By Kristen Wolfe Bieler
Even if you’re an absolute beginner running your first race, you can look – and run – like a road-racing veteran by avoiding these three common newbie mistakes which many of us so-called experts also made. Try these three simple, quick fixes and never look back.
“Most first-time racers go out too fast and are miserable by the second or third kay,” says women’s running coach Jane Serues. Even veteran runners get caught up in the race-day enthusiasm – and other faster racers.
Easy Fix: “Start out at a comfortable pace,” says Serues, “a pace where you’re not killing yourself and can still converse with deep breaths in between sentences. No huffing and puffing.”
Then try to run each kay just a little bit faster, so that your last kay is the fastest. “A strong finish leaves a better taste in your mouth than a great first kay with a cross-eyed finish,” says coach Chris Carmichael.
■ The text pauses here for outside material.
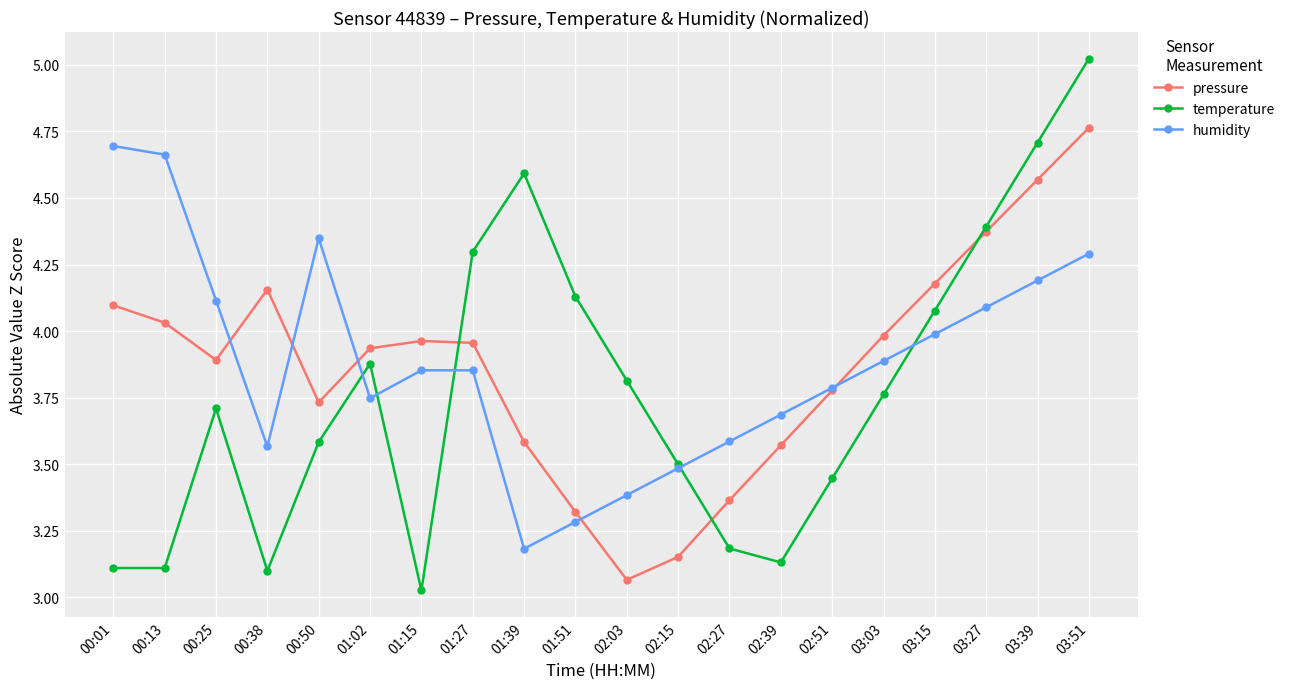

At which label does temperature reach its peak?

03:51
RW columnist Jeff Galloway says many first-timers eat too much before a race, particularly the night before. Carmichael agrees. “You don’t need to carbo-load for a 10-K,” he says. Most people have enough stored energy in their bodies to run a 10-K without taking in any additional kilojoules.
Easy Fix: “Eat less than normal before the race,” says Serues. Try small meals the day before, and something as simple as a banana and a glass of skim milk on race morning. “The key is choosing something easy to digest,” says Serues. “Not ham and eggs, which your body has to work hard to break down.”
Your body needs to warm up properly before it can run well at the higher intensity required to race a 10-K. And a post-race cool-down helps you recover more quickly so that you’ll feel better the day after the race.
Easy Fix: Include a 15-minute warm-up before the race, and a 15-minute cool-down afterward, says Carmichael. For both, mix walking and jogging to help ease into and out of your race pace.